VIJFtv began broadcasting the American daytime soap opera The Bold and the Beautiful (in Dutch Mooi en Meedogenloos) on 4 January 2006. It was first shown on public TV, then on VTM, but the rights were sold to SBS Belgium. That also caused an increase of the market share in the early evening.

During the Soccer World Championship, broadcast on Kanaaltwee and VT4, VIJFtv broadcast "women-friendly" programs, as well as movies such as Notting Hill, to complement VT4's offers. They did this using the slogan Vrouwen weten waarom ("Women know why"), referring to the popular Jupiler beer slogan Mannen weten waarom ("Men know why"). When the campaign started on 1 June, VIJFtv hadn't received confirmation from Jupiler regarding a possible advertising response. The formula was a success and VIJF's market share grew even further.

On 27 August 2007, VIJF relaunched with 15 new station idents. On the same day, the channel introduced in-vision continuity. Prior to the change in presentation, VIJFtv used Now/Next/Later visuals and voice overs.

In February 2011, The Bold and the Beautiful moved to VT4, with the aim of achieving higher ratings.

=== VIJF / Play5 ===
On 3 September 2012, VIJFtv's name changed to VIJF, along with new programming and new TV shows.

On 7 June 2019, it was announced that the channel would be eventually rebranded as "Five" and shift to a more general entertainment format as part of the rebranding under the "Play" name. The following year, it was decided that the channel would instead rebrand as Play5 on 28 January 2021.
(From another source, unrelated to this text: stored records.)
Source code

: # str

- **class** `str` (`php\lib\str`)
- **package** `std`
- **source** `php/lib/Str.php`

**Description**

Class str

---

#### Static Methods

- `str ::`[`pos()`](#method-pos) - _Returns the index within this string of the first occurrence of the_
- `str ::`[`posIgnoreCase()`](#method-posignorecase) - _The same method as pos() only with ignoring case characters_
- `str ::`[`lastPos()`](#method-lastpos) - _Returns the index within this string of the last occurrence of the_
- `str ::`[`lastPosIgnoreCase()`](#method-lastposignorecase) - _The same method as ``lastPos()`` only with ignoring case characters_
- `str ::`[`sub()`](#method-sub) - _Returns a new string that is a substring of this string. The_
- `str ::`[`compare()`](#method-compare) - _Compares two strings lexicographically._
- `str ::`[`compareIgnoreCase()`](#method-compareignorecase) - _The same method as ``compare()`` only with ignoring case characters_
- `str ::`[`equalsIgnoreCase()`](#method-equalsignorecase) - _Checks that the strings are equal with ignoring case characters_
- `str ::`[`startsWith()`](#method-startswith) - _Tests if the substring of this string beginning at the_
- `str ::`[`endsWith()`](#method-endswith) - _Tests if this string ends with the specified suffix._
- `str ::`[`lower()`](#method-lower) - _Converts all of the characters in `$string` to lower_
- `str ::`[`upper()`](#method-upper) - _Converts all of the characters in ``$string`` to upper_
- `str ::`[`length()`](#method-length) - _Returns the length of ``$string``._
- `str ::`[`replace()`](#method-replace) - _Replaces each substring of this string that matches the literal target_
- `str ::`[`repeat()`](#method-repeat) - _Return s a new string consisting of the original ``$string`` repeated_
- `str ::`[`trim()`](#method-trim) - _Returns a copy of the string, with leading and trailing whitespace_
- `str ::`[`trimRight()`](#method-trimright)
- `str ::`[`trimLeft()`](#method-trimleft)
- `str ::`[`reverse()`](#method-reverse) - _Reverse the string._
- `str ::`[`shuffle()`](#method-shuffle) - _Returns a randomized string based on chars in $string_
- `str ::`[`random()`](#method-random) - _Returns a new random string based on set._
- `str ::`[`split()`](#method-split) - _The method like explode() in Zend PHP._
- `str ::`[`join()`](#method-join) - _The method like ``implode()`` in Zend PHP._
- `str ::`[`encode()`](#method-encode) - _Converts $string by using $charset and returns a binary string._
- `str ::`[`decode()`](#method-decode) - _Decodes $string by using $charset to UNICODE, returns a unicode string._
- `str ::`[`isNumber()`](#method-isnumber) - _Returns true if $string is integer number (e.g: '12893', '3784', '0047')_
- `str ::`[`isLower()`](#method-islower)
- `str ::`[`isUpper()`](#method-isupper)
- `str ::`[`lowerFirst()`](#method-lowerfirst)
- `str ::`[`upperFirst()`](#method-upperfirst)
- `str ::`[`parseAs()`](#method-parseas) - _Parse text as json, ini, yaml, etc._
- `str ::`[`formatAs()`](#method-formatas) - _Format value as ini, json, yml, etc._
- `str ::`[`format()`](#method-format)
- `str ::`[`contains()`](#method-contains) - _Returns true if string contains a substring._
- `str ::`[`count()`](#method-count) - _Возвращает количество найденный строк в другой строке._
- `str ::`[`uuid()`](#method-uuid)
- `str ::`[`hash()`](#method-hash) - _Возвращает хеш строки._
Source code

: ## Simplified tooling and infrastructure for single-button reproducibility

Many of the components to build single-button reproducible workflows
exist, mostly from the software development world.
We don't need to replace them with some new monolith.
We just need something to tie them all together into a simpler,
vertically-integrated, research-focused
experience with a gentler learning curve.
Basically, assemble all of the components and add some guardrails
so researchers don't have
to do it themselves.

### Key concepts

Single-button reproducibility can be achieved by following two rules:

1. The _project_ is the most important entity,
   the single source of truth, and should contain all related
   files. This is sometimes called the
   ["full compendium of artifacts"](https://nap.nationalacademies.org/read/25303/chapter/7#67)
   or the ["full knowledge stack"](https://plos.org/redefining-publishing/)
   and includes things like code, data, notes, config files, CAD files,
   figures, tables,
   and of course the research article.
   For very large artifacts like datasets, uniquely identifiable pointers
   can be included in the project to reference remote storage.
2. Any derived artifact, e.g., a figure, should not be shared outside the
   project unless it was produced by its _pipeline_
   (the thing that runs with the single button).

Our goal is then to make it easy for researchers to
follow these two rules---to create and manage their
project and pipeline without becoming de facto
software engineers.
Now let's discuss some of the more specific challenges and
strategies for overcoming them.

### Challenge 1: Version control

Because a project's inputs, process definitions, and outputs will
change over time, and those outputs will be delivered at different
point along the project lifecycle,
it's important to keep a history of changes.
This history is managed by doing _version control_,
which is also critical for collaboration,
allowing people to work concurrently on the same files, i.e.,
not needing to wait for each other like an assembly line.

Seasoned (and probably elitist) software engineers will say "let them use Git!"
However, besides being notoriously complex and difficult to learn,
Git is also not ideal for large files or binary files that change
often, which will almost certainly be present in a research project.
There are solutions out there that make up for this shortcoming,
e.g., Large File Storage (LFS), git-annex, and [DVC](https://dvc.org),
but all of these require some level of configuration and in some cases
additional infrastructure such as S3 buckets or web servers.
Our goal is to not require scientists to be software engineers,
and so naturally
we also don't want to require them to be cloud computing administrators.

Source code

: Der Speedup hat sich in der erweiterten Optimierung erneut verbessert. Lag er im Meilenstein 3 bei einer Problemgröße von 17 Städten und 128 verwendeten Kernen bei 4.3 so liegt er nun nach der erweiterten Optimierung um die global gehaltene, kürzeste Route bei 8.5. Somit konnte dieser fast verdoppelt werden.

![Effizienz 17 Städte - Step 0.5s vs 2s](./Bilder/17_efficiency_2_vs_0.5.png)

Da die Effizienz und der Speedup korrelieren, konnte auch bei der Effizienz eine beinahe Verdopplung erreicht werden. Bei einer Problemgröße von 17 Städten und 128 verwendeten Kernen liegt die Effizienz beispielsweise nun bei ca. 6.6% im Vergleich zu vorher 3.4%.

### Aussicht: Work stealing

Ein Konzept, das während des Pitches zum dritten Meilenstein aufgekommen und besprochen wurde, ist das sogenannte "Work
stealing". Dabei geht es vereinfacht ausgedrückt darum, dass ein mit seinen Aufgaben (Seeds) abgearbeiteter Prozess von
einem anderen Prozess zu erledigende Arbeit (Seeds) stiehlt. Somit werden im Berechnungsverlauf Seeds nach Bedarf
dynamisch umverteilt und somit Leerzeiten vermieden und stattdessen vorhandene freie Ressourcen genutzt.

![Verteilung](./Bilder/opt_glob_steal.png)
In January 2024, Play5 announced that it took the rights to Neighbours from VTM 2, with the premiere of the revival coming in February, a few days after VTM 2 finished airing the finale. Episodes were five months behind Australia, a shorter gap than VTM's 1.5 years.

=== Play Fictie ===
On 13 October 2025, Play Media announced that Play5 is rebranded as Play Fictie as part of company wide rebranding, alongside sister channel Play4 which was rebranded as Play.

==Internet television==
In 2007, VIJF struck a deal with Zattoo so that Belgian residents can watch the channel using their online television service for free. With the closure of the Belgian Zattoo service in early 2009, VIJFtv disappeared from the platform.